# [Problem to solve]
For the material below, return exactly the lines starting at the one holding "significant protein expression" and ending at the one holding "of human lung", counting both as part of the range.

# [Data for this task]
───

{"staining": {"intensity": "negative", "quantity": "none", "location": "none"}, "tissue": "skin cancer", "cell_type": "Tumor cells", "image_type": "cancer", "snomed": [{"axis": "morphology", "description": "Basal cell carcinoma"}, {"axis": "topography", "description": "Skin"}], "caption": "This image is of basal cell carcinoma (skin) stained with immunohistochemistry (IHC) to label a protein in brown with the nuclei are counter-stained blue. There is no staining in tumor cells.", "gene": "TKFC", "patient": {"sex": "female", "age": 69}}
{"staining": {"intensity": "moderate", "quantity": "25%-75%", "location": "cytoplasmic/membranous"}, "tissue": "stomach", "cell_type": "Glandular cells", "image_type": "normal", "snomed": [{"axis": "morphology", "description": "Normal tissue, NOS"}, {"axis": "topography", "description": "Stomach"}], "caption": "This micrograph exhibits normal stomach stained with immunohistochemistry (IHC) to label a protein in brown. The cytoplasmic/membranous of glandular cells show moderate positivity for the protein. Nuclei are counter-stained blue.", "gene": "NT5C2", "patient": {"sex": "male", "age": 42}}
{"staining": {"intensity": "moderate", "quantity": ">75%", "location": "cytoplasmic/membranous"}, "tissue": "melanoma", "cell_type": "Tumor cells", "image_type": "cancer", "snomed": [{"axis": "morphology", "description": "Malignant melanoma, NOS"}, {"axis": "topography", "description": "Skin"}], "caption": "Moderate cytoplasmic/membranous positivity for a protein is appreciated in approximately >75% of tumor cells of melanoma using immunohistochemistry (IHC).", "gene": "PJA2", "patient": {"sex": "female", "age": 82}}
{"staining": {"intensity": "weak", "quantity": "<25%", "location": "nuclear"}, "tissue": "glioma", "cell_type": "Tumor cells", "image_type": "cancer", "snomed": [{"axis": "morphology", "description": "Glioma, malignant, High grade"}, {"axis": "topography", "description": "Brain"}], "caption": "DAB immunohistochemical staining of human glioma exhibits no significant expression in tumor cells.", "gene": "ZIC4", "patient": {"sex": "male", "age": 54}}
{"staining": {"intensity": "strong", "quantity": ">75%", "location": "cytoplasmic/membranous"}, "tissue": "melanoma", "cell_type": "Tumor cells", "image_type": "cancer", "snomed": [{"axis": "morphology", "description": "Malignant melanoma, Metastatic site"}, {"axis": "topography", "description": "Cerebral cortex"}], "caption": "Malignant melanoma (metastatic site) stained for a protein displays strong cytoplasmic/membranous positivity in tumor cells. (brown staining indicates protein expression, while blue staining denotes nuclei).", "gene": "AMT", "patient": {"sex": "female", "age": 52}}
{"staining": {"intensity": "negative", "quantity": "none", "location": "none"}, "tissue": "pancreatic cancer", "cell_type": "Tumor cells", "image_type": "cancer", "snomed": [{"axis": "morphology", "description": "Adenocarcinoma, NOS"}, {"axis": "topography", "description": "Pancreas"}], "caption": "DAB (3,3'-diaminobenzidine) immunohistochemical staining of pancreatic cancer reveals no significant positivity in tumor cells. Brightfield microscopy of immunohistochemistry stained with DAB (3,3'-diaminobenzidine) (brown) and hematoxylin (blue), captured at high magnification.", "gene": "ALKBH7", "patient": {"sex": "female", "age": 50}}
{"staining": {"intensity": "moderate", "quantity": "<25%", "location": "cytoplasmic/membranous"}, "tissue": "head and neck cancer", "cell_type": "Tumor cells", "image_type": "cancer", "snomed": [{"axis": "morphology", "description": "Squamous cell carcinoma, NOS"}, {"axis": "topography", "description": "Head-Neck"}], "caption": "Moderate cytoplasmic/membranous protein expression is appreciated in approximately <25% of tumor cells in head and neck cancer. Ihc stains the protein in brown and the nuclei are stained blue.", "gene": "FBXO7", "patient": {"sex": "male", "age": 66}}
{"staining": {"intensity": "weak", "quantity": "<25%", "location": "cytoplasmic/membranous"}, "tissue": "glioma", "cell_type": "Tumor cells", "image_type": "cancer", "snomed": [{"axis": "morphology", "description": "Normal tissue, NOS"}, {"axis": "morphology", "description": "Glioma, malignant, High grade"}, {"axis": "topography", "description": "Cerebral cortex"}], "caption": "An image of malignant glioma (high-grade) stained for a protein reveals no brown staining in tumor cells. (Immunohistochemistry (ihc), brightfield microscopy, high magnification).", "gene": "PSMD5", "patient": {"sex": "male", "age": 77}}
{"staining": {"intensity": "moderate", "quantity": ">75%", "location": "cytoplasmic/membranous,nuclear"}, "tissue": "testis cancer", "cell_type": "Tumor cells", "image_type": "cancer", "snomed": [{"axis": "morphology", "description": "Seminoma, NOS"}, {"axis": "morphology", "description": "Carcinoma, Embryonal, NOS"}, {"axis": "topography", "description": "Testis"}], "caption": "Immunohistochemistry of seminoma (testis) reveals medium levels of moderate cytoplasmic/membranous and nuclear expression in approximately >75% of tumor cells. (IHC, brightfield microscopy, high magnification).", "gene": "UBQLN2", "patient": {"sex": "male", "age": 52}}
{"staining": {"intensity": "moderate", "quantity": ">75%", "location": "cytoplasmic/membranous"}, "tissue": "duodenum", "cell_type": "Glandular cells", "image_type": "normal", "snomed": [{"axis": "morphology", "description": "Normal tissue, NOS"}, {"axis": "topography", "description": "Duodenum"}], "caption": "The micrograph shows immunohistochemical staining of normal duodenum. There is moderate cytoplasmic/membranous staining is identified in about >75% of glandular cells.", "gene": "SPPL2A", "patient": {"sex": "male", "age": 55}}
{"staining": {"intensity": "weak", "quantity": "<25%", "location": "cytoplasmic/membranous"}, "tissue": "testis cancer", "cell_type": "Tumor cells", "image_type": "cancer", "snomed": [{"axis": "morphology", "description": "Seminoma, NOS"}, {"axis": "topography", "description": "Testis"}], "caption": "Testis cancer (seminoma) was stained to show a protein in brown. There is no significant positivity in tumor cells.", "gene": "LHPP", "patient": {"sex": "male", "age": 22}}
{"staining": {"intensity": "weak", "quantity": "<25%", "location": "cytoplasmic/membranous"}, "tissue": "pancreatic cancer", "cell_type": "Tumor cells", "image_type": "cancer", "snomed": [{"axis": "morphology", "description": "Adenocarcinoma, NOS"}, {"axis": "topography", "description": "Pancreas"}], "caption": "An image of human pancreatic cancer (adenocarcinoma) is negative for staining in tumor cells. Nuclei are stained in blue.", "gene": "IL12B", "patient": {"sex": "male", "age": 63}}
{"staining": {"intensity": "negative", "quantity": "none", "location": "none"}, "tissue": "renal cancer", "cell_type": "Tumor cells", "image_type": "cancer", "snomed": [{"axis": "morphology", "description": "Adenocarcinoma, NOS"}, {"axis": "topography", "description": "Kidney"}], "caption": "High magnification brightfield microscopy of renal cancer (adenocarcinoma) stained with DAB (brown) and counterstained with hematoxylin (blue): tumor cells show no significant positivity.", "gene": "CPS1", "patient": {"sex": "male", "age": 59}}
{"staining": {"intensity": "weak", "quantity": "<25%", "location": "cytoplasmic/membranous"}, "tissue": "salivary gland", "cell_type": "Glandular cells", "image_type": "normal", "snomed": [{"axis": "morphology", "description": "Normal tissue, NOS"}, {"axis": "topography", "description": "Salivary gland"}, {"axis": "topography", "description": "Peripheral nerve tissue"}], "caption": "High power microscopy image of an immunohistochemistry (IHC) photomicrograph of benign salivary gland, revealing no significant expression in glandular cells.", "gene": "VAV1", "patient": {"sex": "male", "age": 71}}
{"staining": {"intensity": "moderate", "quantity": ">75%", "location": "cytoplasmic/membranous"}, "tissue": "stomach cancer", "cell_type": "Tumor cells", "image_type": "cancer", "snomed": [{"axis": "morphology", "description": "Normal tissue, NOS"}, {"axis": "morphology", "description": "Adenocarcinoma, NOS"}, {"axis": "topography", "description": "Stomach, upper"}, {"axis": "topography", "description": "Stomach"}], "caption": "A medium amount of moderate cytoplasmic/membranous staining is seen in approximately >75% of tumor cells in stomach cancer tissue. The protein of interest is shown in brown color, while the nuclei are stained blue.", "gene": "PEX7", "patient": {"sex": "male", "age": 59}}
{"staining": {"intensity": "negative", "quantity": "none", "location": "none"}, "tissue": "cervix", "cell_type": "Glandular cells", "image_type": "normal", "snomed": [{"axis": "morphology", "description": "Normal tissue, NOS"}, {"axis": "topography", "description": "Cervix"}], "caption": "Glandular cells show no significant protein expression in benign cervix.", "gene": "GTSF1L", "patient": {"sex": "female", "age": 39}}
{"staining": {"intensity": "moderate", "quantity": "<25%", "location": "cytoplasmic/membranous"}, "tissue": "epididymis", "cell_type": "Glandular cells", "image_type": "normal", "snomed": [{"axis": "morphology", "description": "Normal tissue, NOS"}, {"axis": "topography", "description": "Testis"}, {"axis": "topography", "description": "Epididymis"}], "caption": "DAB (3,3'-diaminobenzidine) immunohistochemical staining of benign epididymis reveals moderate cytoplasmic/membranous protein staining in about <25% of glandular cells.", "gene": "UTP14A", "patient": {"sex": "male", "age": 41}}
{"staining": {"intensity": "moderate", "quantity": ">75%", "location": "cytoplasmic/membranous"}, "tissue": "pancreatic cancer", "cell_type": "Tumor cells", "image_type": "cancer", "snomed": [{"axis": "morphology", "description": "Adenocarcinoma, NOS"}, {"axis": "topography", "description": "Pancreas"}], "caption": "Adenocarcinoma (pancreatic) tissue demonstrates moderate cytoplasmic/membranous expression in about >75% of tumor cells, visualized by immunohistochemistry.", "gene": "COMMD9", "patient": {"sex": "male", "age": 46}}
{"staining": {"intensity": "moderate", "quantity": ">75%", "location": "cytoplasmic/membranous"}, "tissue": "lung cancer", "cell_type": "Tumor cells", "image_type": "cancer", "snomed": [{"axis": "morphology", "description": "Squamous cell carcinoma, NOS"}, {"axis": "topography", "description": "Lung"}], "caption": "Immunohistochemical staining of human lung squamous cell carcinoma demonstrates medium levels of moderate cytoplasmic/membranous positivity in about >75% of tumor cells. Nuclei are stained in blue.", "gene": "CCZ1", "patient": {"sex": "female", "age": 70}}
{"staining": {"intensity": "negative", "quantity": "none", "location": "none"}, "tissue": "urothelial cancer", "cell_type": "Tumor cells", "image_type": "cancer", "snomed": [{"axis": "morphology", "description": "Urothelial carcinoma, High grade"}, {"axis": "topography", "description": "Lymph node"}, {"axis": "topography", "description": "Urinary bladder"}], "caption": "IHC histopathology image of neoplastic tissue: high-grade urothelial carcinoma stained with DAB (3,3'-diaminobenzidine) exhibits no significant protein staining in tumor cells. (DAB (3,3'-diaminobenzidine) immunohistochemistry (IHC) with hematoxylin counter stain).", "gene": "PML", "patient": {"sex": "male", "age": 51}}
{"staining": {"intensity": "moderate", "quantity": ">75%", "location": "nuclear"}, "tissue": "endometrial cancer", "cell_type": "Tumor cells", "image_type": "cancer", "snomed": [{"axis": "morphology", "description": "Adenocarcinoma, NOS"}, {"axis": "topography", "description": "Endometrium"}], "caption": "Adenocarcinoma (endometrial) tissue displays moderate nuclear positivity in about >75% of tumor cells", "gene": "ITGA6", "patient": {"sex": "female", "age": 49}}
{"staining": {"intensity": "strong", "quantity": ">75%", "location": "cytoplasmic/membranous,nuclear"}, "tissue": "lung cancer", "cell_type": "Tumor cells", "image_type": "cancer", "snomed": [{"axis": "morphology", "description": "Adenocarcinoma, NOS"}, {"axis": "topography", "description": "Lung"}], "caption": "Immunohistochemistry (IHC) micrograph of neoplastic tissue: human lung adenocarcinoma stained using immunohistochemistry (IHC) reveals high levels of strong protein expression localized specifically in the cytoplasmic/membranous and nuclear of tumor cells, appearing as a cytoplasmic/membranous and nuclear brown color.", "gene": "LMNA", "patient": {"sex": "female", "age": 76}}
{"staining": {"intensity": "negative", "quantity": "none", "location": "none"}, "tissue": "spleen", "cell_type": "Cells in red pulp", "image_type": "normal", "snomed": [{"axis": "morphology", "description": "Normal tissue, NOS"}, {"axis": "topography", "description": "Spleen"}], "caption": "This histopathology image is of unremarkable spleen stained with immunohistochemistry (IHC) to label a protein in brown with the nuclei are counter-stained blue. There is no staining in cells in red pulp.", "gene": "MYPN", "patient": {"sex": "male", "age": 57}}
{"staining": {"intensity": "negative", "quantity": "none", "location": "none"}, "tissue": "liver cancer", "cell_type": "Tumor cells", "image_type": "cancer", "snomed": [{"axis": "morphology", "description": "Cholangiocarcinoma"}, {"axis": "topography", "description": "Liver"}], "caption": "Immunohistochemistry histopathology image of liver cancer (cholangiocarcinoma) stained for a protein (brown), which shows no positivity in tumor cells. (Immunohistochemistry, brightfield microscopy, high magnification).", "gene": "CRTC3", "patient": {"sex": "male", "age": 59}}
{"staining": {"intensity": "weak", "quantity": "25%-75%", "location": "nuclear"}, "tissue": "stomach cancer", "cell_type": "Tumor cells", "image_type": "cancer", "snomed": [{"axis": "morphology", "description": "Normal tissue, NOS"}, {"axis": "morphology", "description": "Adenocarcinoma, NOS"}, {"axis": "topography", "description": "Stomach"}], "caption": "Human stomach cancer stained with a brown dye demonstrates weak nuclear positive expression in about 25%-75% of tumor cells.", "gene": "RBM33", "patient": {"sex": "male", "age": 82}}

───

# [Output of the task]
{"staining": {"intensity": "negative", "quantity": "none", "location": "none"}, "tissue": "cervix", "cell_type": "Glandular cells", "image_type": "normal", "snomed": [{"axis": "morphology", "description": "Normal tissue, NOS"}, {"axis": "topography", "description": "Cervix"}], "caption": "Glandular cells show no significant protein expression in benign cervix.", "gene": "GTSF1L", "patient": {"sex": "female", "age": 39}}
{"staining": {"intensity": "moderate", "quantity": "<25%", "location": "cytoplasmic/membranous"}, "tissue": "epididymis", "cell_type": "Glandular cells", "image_type": "normal", "snomed": [{"axis": "morphology", "description": "Normal tissue, NOS"}, {"axis": "topography", "description": "Testis"}, {"axis": "topography", "description": "Epididymis"}], "caption": "DAB (3,3'-diaminobenzidine) immunohistochemical staining of benign epididymis reveals moderate cytoplasmic/membranous protein staining in about <25% of glandular cells.", "gene": "UTP14A", "patient": {"sex": "male", "age": 41}}
{"staining": {"intensity": "moderate", "quantity": ">75%", "location": "cytoplasmic/membranous"}, "tissue": "pancreatic cancer", "cell_type": "Tumor cells", "image_type": "cancer", "snomed": [{"axis": "morphology", "description": "Adenocarcinoma, NOS"}, {"axis": "topography", "description": "Pancreas"}], "caption": "Adenocarcinoma (pancreatic) tissue demonstrates moderate cytoplasmic/membranous expression in about >75% of tumor cells, visualized by immunohistochemistry.", "gene": "COMMD9", "patient": {"sex": "male", "age": 46}}
{"staining": {"intensity": "moderate", "quantity": ">75%", "location": "cytoplasmic/membranous"}, "tissue": "lung cancer", "cell_type": "Tumor cells", "image_type": "cancer", "snomed": [{"axis": "morphology", "description": "Squamous cell carcinoma, NOS"}, {"axis": "topography", "description": "Lung"}], "caption": "Immunohistochemical staining of human lung squamous cell carcinoma demonstrates medium levels of moderate cytoplasmic/membranous positivity in about >75% of tumor cells. Nuclei are stained in blue.", "gene": "CCZ1", "patient": {"sex": "female", "age": 70}}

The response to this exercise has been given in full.